DATA UNDER STUDY:
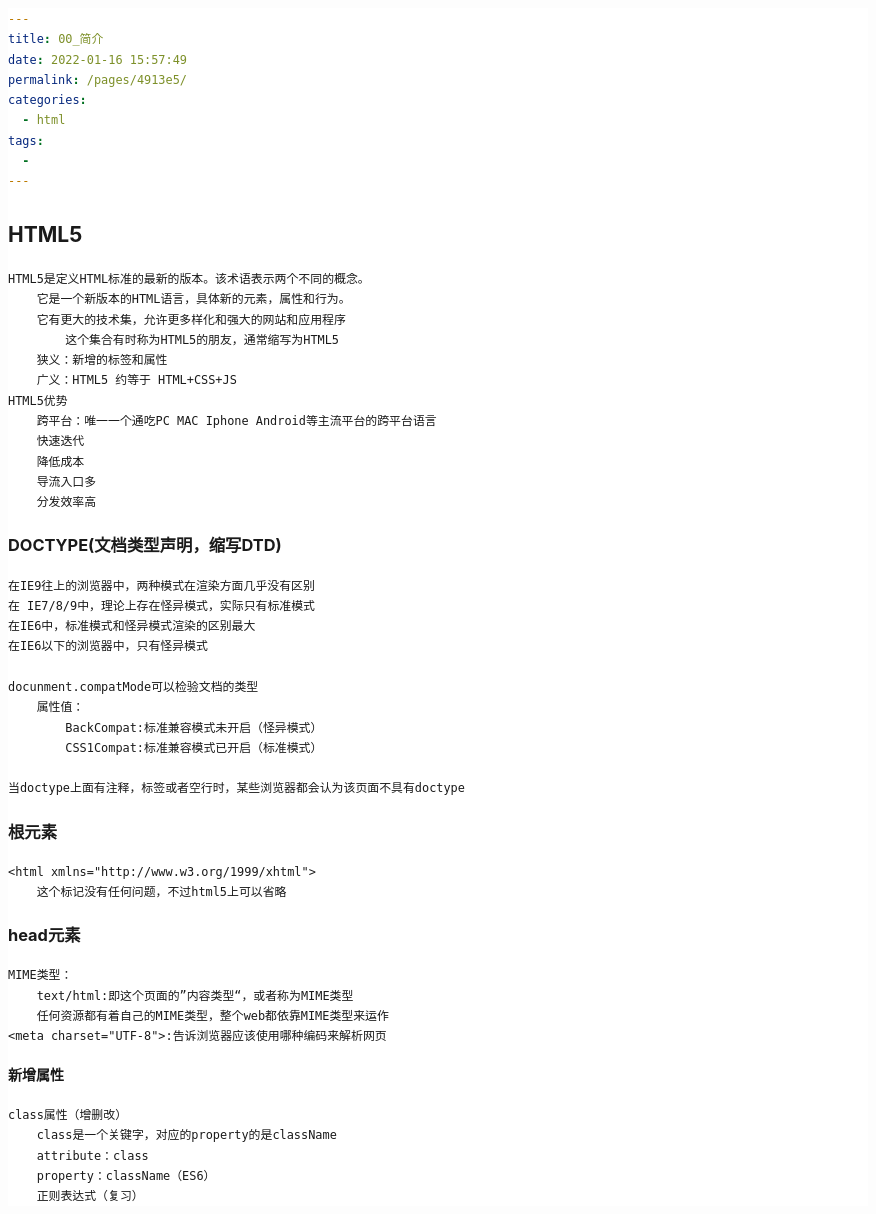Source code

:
 ```yaml
---
title: 00_简介
date: 2022-01-16 15:57:49
permalink: /pages/4913e5/
categories:
  - html
tags:
  - 
---
```

## HTML5
	HTML5是定义HTML标准的最新的版本。该术语表示两个不同的概念。
		它是一个新版本的HTML语言，具体新的元素，属性和行为。
		它有更大的技术集，允许更多样化和强大的网站和应用程序
			这个集合有时称为HTML5的朋友，通常缩写为HTML5
		狭义：新增的标签和属性
		广义：HTML5 约等于 HTML+CSS+JS
	HTML5优势
		跨平台：唯一一个通吃PC MAC Iphone Android等主流平台的跨平台语言
		快速迭代
		降低成本
		导流入口多
		分发效率高
### DOCTYPE(文档类型声明，缩写DTD)
	在IE9往上的浏览器中，两种模式在渲染方面几乎没有区别
	在 IE7/8/9中，理论上存在怪异模式，实际只有标准模式
	在IE6中，标准模式和怪异模式渲染的区别最大
	在IE6以下的浏览器中，只有怪异模式

	docunment.compatMode可以检验文档的类型
		属性值：
			BackCompat:标准兼容模式未开启（怪异模式）
			CSS1Compat:标准兼容模式已开启（标准模式）

	当doctype上面有注释，标签或者空行时，某些浏览器都会认为该页面不具有doctype
### 根元素
	<html xmlns="http://www.w3.org/1999/xhtml">
		这个标记没有任何问题，不过html5上可以省略
### head元素
	MIME类型：
		text/html:即这个页面的”内容类型“，或者称为MIME类型
		任何资源都有着自己的MIME类型，整个web都依靠MIME类型来运作
	<meta charset="UTF-8">:告诉浏览器应该使用哪种编码来解析网页
#### 新增属性
	class属性（增删改）
		class是一个关键字，对应的property的是className
		attribute：class
		property：className（ES6）
		正则表达式（复习）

WHAT IS REQUIRED:
Could you output the full set of entries exactly, skipping every picture?

RESULT OF THIS EXERCISE:
Source code

:
 ```yaml
---
title: 00_简介
date: 2022-01-16 15:57:49
permalink: /pages/4913e5/
categories:
  - html
tags:
  - 
---
```

## HTML5
	HTML5是定义HTML标准的最新的版本。该术语表示两个不同的概念。
		它是一个新版本的HTML语言，具体新的元素，属性和行为。
		它有更大的技术集，允许更多样化和强大的网站和应用程序
			这个集合有时称为HTML5的朋友，通常缩写为HTML5
		狭义：新增的标签和属性
		广义：HTML5 约等于 HTML+CSS+JS
	HTML5优势
		跨平台：唯一一个通吃PC MAC Iphone Android等主流平台的跨平台语言
		快速迭代
		降低成本
		导流入口多
		分发效率高
### DOCTYPE(文档类型声明，缩写DTD)
	在IE9往上的浏览器中，两种模式在渲染方面几乎没有区别
	在 IE7/8/9中，理论上存在怪异模式，实际只有标准模式
	在IE6中，标准模式和怪异模式渲染的区别最大
	在IE6以下的浏览器中，只有怪异模式

	docunment.compatMode可以检验文档的类型
		属性值：
			BackCompat:标准兼容模式未开启（怪异模式）
			CSS1Compat:标准兼容模式已开启（标准模式）

	当doctype上面有注释，标签或者空行时，某些浏览器都会认为该页面不具有doctype
### 根元素
	<html xmlns="http://www.w3.org/1999/xhtml">
		这个标记没有任何问题，不过html5上可以省略
### head元素
	MIME类型：
		text/html:即这个页面的”内容类型“，或者称为MIME类型
		任何资源都有着自己的MIME类型，整个web都依靠MIME类型来运作
	<meta charset="UTF-8">:告诉浏览器应该使用哪种编码来解析网页
#### 新增属性
	class属性（增删改）
		class是一个关键字，对应的property的是className
		attribute：class
		property：className（ES6）
		正则表达式（复习）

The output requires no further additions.